Confidence in Prime Minister Shinzo Abe’s stimulus policies is faltering after foreign investors sold $24.2 billion of Japanese shares this year, leaving them the cheapest relative to bonds in 18 months.
The earnings yield for members of the Topix index, or estimated net income divided by the average share price, rose to 7.97 percent on April 14 as the benchmark slumped 13 percent this year, data compiled by Bloomberg show. That’s a 7.37 percentage point premium over 10-year Japanese government bond yields, the most since October 2012. The equivalent spread in the U.S. was 3.75 percentage points.
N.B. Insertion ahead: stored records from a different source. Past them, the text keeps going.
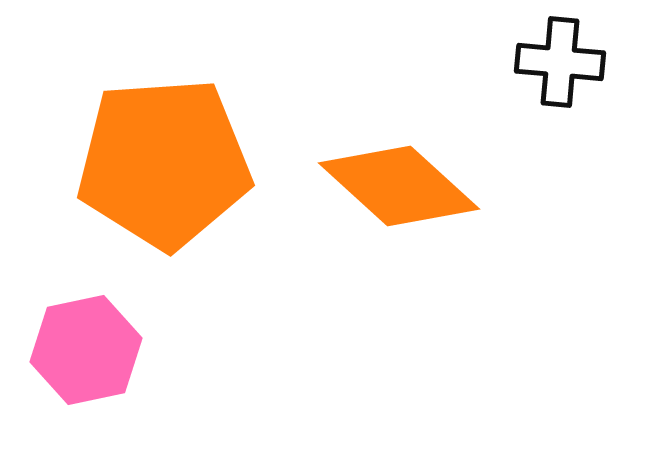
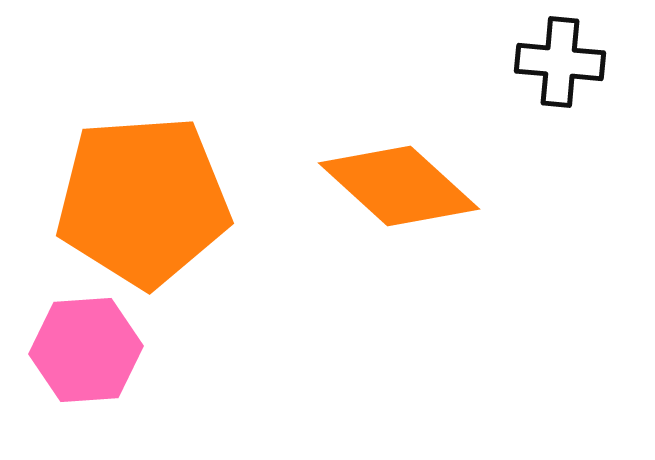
orange pentagon: moved 21 px left, 38 px down
pink hexagon: rotated 8 degrees clockwise
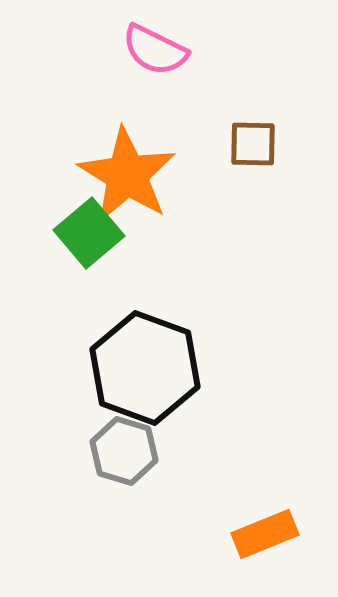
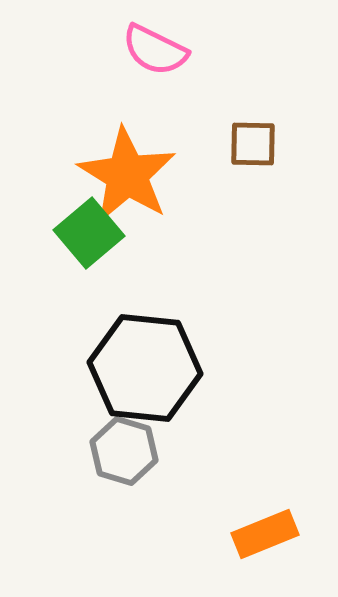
black hexagon: rotated 14 degrees counterclockwise
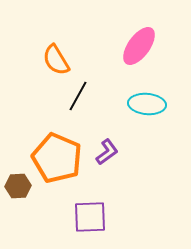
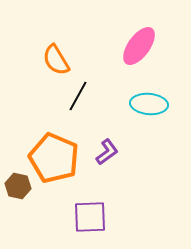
cyan ellipse: moved 2 px right
orange pentagon: moved 3 px left
brown hexagon: rotated 15 degrees clockwise
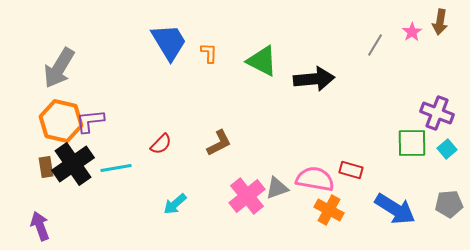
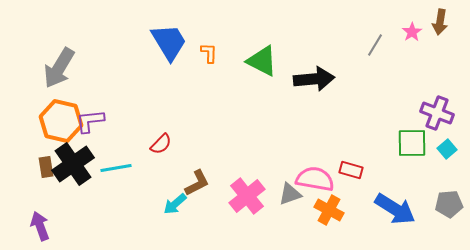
brown L-shape: moved 22 px left, 40 px down
gray triangle: moved 13 px right, 6 px down
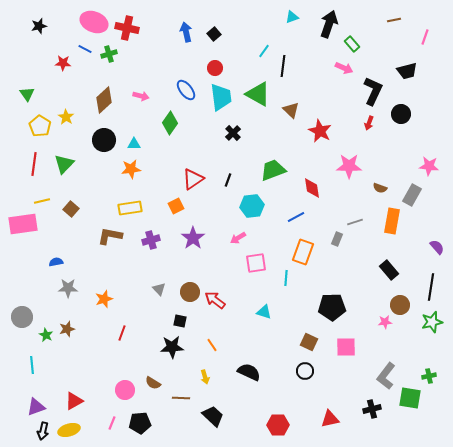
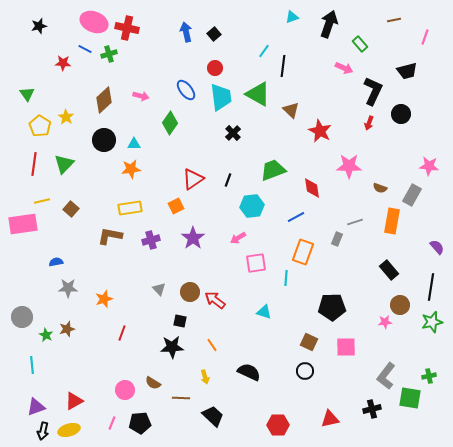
green rectangle at (352, 44): moved 8 px right
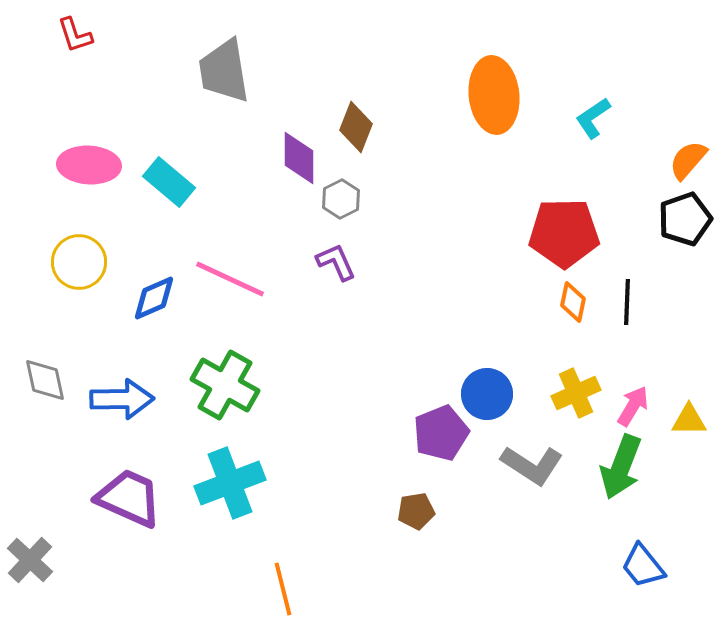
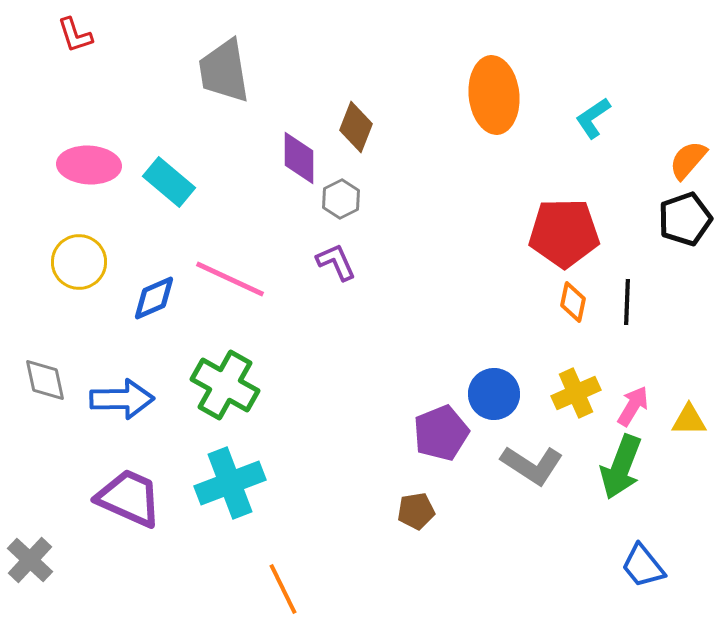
blue circle: moved 7 px right
orange line: rotated 12 degrees counterclockwise
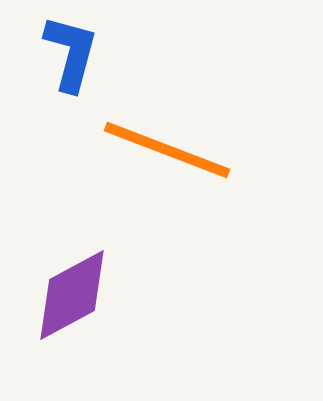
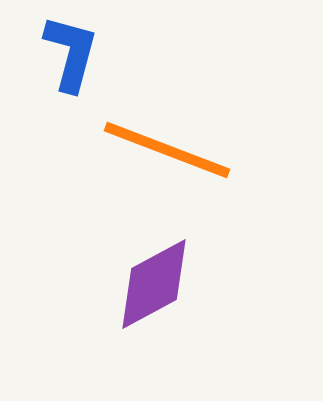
purple diamond: moved 82 px right, 11 px up
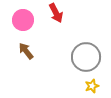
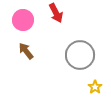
gray circle: moved 6 px left, 2 px up
yellow star: moved 3 px right, 1 px down; rotated 16 degrees counterclockwise
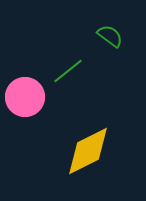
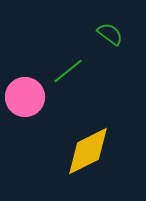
green semicircle: moved 2 px up
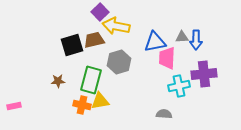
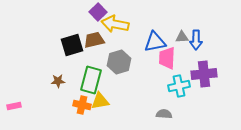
purple square: moved 2 px left
yellow arrow: moved 1 px left, 2 px up
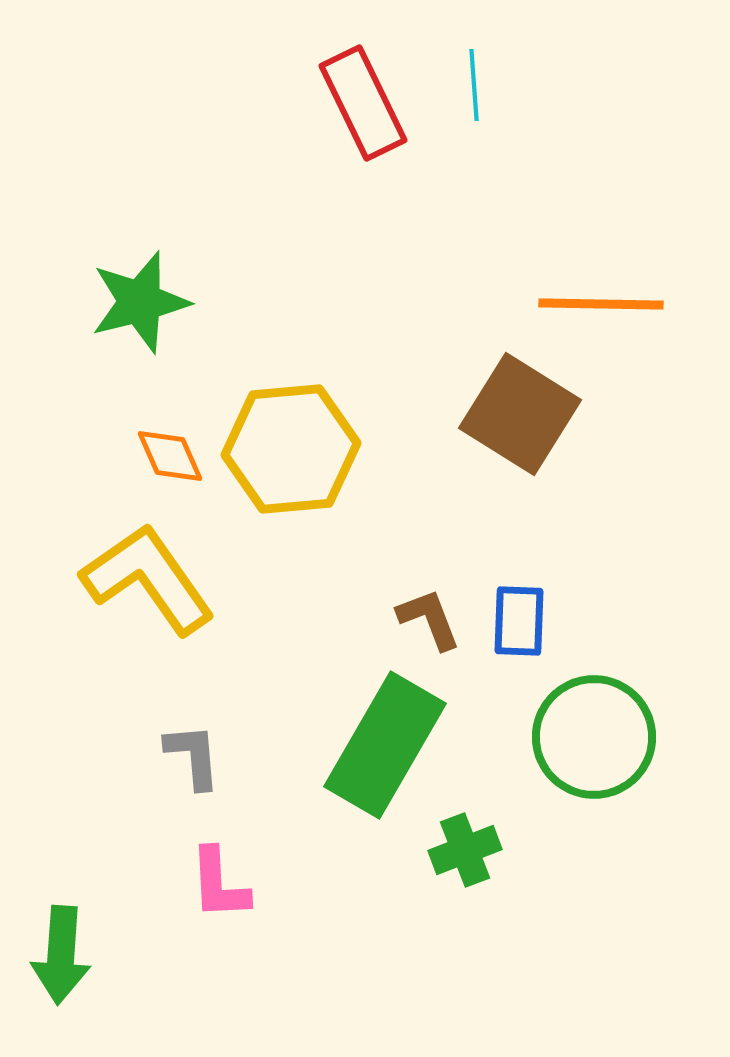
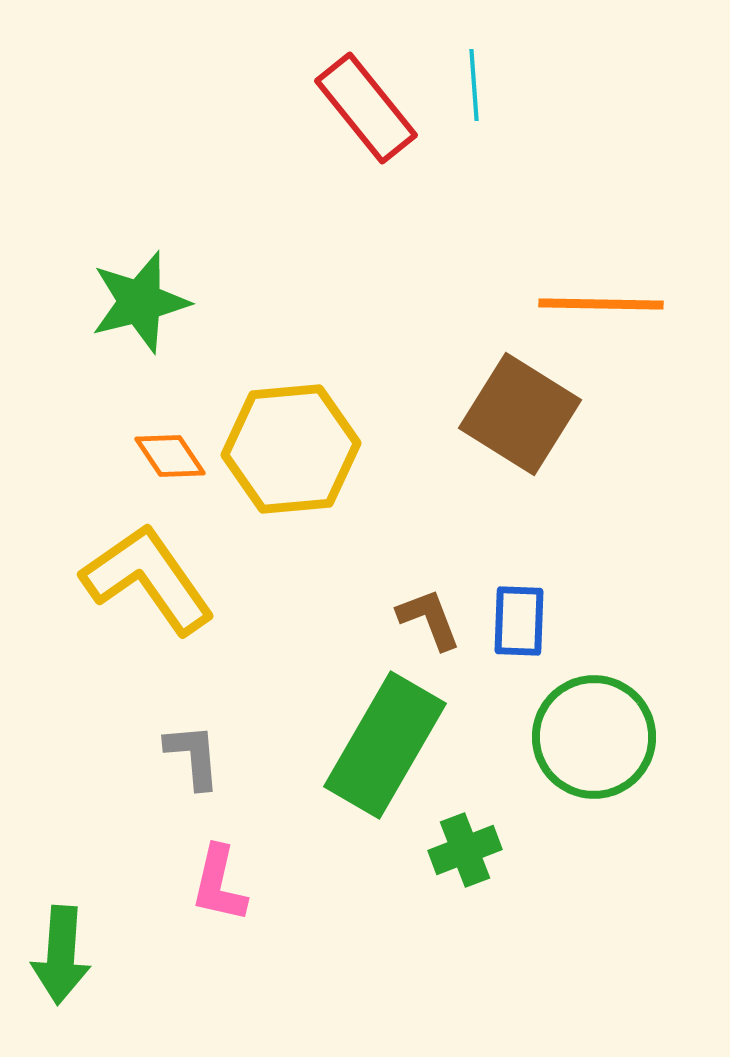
red rectangle: moved 3 px right, 5 px down; rotated 13 degrees counterclockwise
orange diamond: rotated 10 degrees counterclockwise
pink L-shape: rotated 16 degrees clockwise
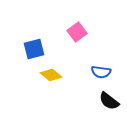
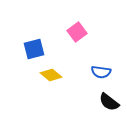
black semicircle: moved 1 px down
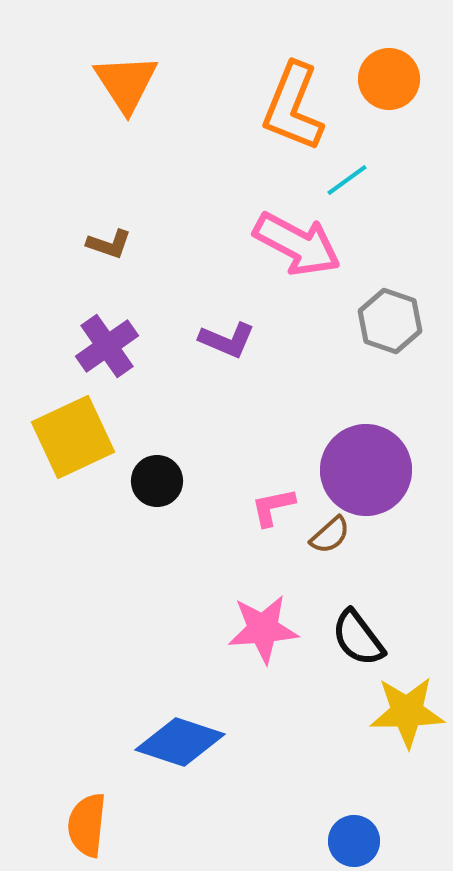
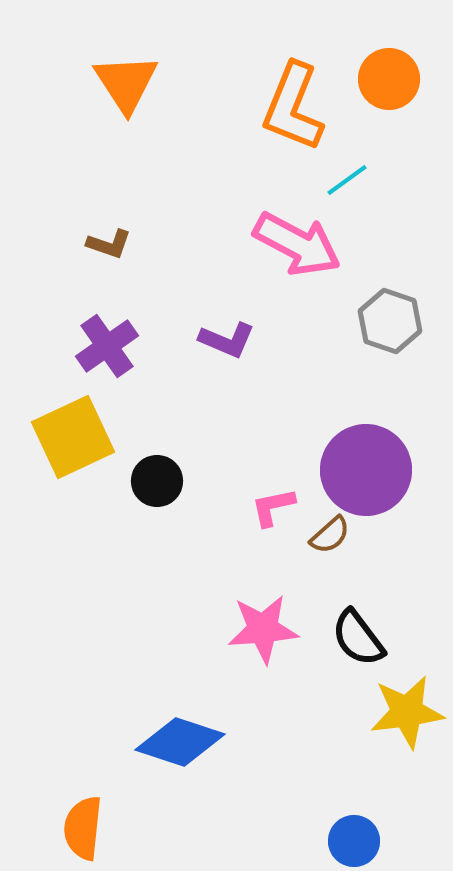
yellow star: rotated 6 degrees counterclockwise
orange semicircle: moved 4 px left, 3 px down
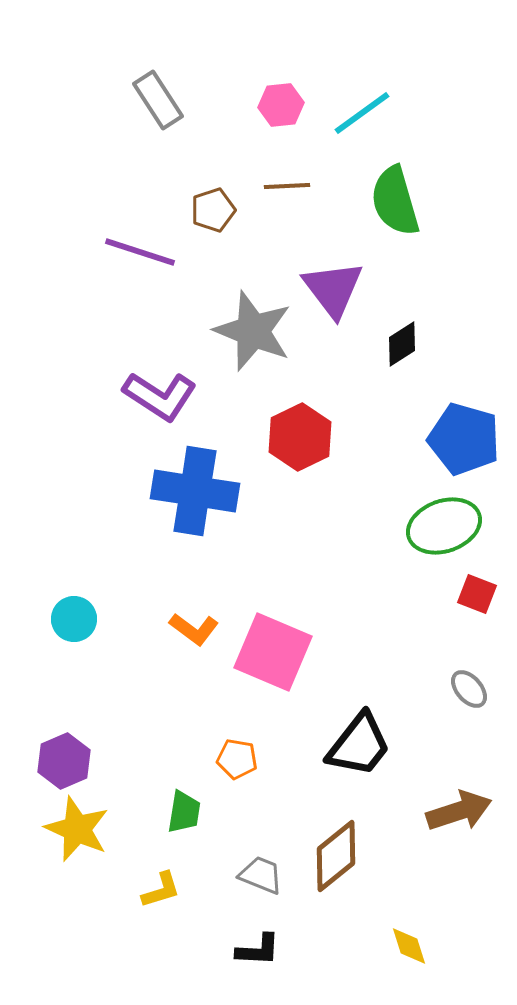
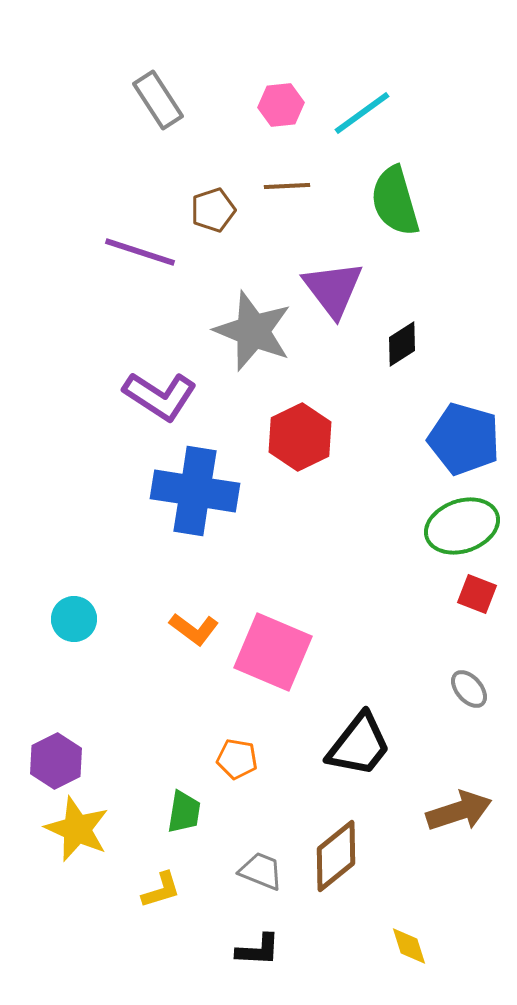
green ellipse: moved 18 px right
purple hexagon: moved 8 px left; rotated 4 degrees counterclockwise
gray trapezoid: moved 4 px up
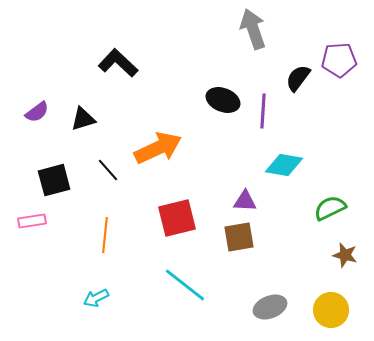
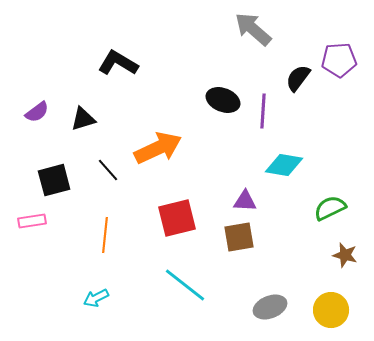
gray arrow: rotated 30 degrees counterclockwise
black L-shape: rotated 12 degrees counterclockwise
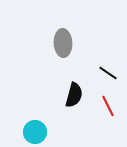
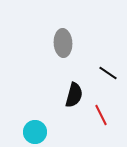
red line: moved 7 px left, 9 px down
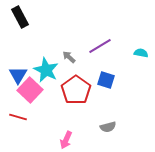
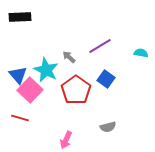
black rectangle: rotated 65 degrees counterclockwise
blue triangle: rotated 12 degrees counterclockwise
blue square: moved 1 px up; rotated 18 degrees clockwise
red line: moved 2 px right, 1 px down
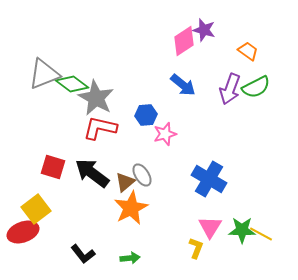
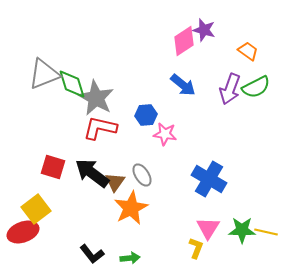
green diamond: rotated 36 degrees clockwise
pink star: rotated 25 degrees clockwise
brown triangle: moved 10 px left; rotated 15 degrees counterclockwise
pink triangle: moved 2 px left, 1 px down
yellow line: moved 5 px right, 2 px up; rotated 15 degrees counterclockwise
black L-shape: moved 9 px right
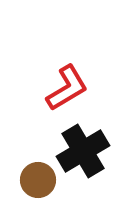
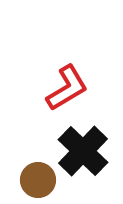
black cross: rotated 15 degrees counterclockwise
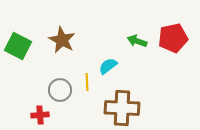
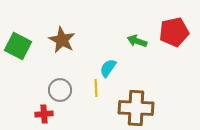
red pentagon: moved 1 px right, 6 px up
cyan semicircle: moved 2 px down; rotated 18 degrees counterclockwise
yellow line: moved 9 px right, 6 px down
brown cross: moved 14 px right
red cross: moved 4 px right, 1 px up
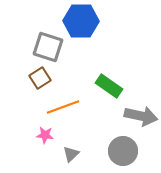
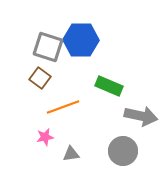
blue hexagon: moved 19 px down
brown square: rotated 20 degrees counterclockwise
green rectangle: rotated 12 degrees counterclockwise
pink star: moved 2 px down; rotated 18 degrees counterclockwise
gray triangle: rotated 36 degrees clockwise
Abe has yet to take new pro-growth steps even as the economy faces the sharpest quarterly contraction in three years after a sales-tax increase. Bank of Japan Governor Haruhiko Kuroda refrained from adding to stimulus on April 8, sending the Topix to its biggest weekly slide in 10 months. Japan’s sovereign debt returned 1 percent this year, bringing yields to levels some fund managers say are unattractive.
“The BOJ’s bond buying has driven yields so low that there is limited scope for further declines even if stocks retreat,” said Masaru Hamasaki, a senior strategist at Tokyo-based Sumitomo Mitsui Asset Management Co., which oversees the equivalent of $132 billion. “There are concerns that the sales-tax increase will hurt growth and corporate profits.”